[EXTRACTED INFORMATION]

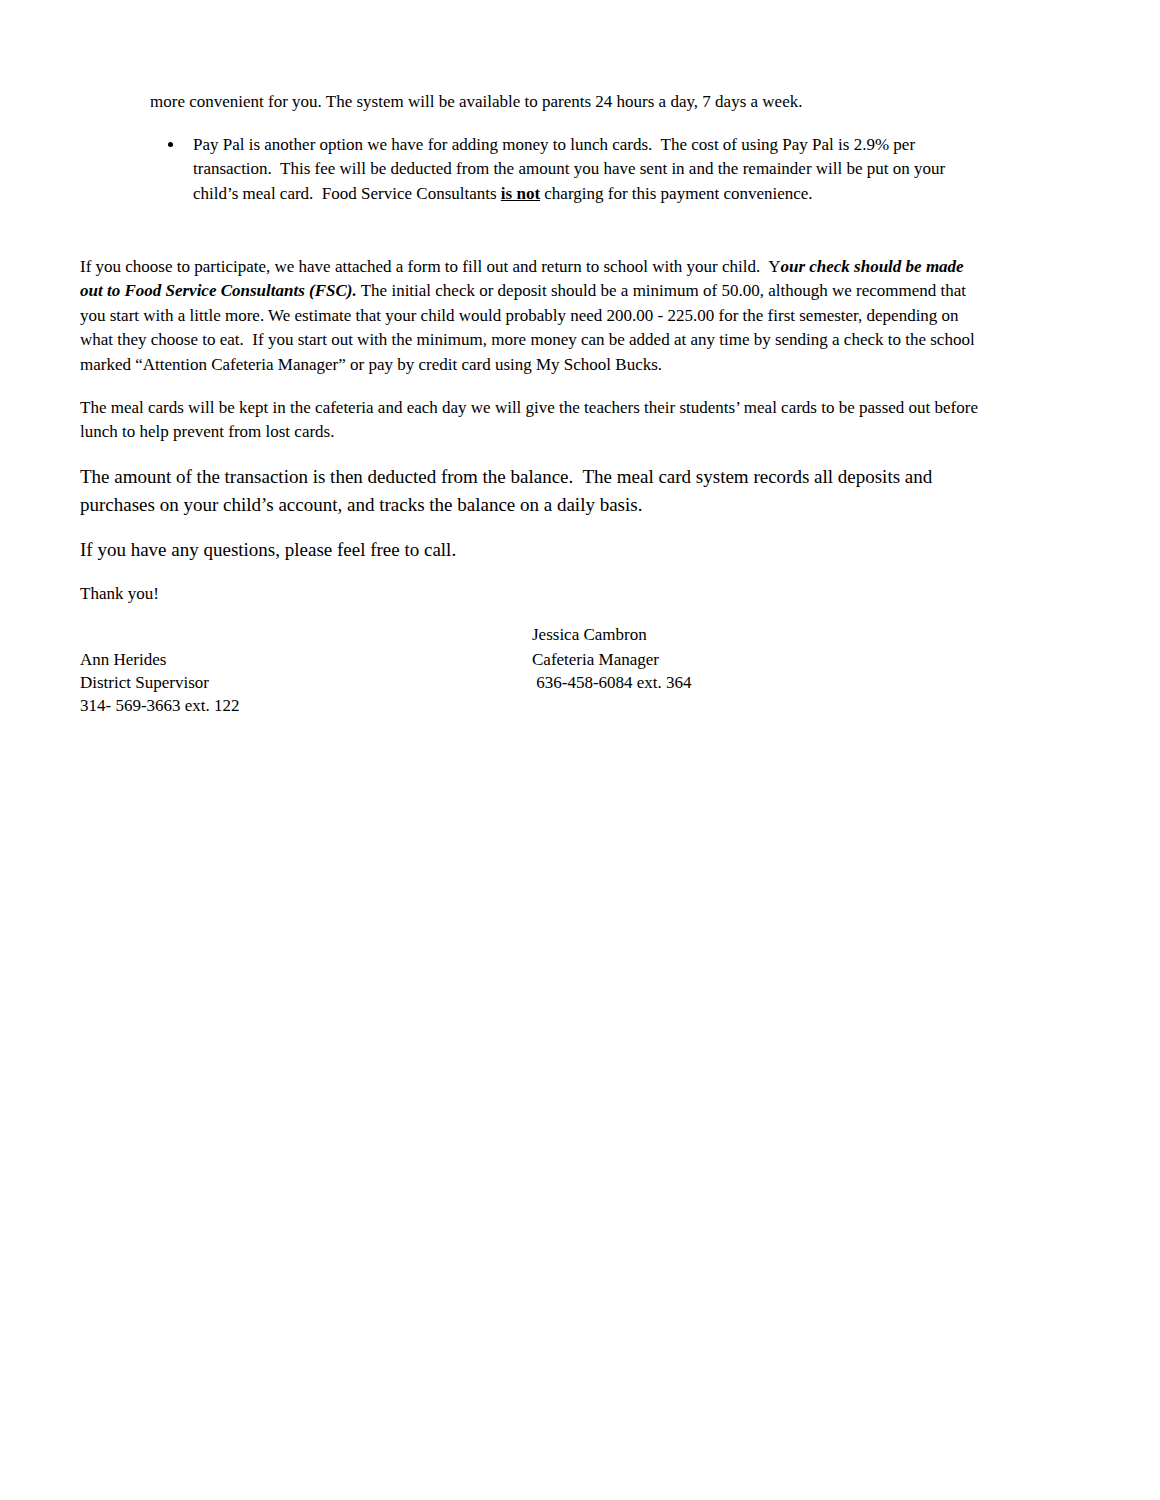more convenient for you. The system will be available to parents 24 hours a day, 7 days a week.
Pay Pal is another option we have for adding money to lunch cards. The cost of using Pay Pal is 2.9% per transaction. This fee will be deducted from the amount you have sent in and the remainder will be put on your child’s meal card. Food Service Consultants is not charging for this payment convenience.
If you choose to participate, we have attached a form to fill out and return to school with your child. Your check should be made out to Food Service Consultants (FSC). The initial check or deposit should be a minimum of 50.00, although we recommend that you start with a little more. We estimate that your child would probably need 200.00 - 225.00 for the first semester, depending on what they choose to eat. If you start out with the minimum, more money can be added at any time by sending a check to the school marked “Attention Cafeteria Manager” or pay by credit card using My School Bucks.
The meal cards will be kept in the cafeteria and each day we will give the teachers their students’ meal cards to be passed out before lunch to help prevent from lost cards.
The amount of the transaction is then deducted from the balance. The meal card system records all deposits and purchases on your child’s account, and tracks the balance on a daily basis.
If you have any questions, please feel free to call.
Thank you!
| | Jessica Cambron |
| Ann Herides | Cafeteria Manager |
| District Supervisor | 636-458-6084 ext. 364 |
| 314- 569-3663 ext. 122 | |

[/EXTRACTED INFORMATION]
[EXTRACTED INFORMATION]

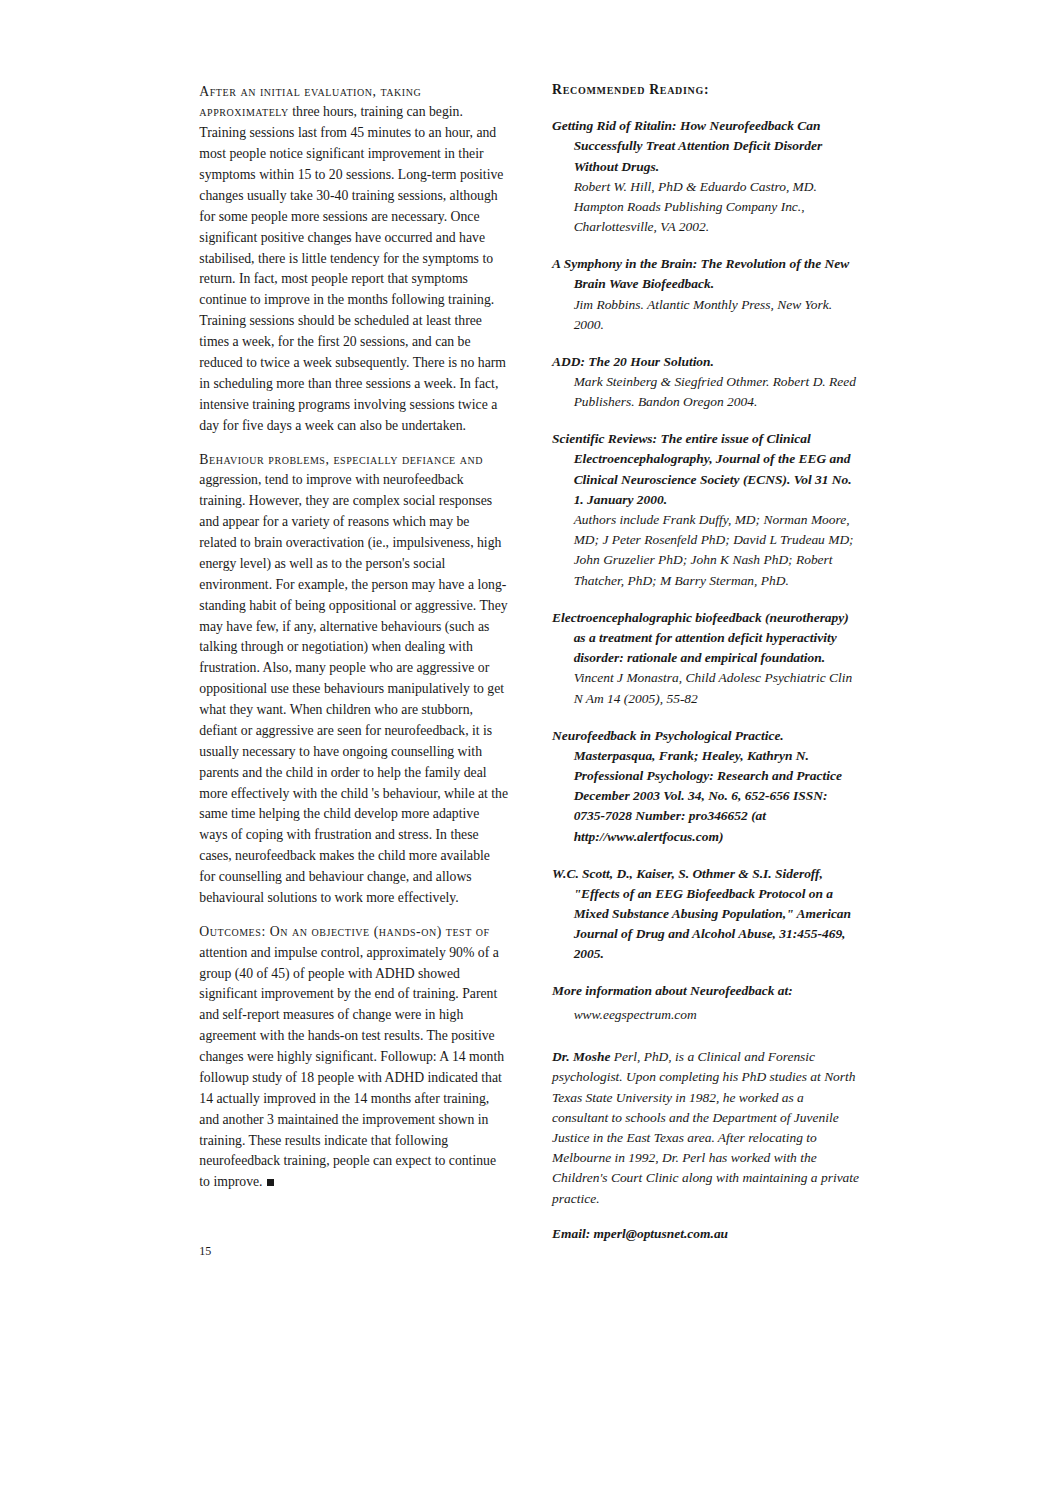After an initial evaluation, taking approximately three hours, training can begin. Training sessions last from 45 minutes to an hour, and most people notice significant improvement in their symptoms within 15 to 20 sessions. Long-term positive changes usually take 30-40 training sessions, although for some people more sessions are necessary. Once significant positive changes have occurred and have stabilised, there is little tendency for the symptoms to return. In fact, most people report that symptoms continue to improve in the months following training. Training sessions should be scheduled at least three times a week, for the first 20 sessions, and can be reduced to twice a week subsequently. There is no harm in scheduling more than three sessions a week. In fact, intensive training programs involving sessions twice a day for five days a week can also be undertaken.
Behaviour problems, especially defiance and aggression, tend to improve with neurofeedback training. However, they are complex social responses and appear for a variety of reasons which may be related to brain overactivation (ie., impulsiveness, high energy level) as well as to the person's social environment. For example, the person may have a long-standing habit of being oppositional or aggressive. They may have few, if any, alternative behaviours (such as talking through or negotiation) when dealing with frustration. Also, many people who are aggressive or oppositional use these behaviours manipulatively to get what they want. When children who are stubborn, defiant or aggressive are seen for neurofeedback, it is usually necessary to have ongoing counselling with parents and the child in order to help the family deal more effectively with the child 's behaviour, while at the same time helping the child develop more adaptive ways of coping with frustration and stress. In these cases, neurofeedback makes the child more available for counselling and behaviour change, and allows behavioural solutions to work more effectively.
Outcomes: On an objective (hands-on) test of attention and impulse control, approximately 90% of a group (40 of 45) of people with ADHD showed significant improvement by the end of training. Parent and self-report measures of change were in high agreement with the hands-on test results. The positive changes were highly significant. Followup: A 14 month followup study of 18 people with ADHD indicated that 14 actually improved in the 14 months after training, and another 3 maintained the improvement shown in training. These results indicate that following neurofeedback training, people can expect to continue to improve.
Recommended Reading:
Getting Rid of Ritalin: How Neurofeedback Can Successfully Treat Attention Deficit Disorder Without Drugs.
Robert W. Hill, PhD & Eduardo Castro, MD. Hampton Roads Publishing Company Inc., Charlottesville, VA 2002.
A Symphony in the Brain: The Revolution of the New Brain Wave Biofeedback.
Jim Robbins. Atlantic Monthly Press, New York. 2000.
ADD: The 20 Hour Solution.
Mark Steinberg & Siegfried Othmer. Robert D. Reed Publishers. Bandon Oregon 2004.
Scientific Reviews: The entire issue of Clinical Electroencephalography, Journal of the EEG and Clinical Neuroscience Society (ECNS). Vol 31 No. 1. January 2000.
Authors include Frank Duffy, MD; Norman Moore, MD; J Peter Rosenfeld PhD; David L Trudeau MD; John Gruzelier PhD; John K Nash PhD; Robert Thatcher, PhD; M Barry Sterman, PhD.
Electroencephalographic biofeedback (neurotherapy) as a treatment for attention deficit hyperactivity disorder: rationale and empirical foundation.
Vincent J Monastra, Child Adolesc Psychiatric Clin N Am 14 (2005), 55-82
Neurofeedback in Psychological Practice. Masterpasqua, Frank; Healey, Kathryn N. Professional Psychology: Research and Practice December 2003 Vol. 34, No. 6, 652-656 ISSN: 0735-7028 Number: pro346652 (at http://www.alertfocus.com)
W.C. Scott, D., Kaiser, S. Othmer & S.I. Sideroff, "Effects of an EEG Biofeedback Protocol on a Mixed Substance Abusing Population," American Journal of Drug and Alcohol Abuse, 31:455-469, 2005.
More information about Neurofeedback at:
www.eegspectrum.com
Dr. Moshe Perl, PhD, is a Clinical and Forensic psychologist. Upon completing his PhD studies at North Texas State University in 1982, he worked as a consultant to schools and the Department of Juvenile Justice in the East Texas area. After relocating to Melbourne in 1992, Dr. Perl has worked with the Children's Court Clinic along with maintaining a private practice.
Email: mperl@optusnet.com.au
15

[/EXTRACTED INFORMATION]
[EXTRACTED INFORMATION]

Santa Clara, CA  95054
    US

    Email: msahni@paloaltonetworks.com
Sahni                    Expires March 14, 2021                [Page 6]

[/EXTRACTED INFORMATION]

## YOUR INSTRUCTIONS
Among the entries above, the line containing "ADD: The 20 Hour Solution.", the line containing "Vincent J Monastra, Child", and all lines between them are to be restated word for word; nothing else belongs in the reply.

## REPLY TO THE EXERCISE
ADD: The 20 Hour Solution.
Mark Steinberg & Siegfried Othmer. Robert D. Reed Publishers. Bandon Oregon 2004.
Scientific Reviews: The entire issue of Clinical Electroencephalography, Journal of the EEG and Clinical Neuroscience Society (ECNS). Vol 31 No. 1. January 2000.
Authors include Frank Duffy, MD; Norman Moore, MD; J Peter Rosenfeld PhD; David L Trudeau MD; John Gruzelier PhD; John K Nash PhD; Robert Thatcher, PhD; M Barry Sterman, PhD.
Electroencephalographic biofeedback (neurotherapy) as a treatment for attention deficit hyperactivity disorder: rationale and empirical foundation.
Vincent J Monastra, Child Adolesc Psychiatric Clin N Am 14 (2005), 55-82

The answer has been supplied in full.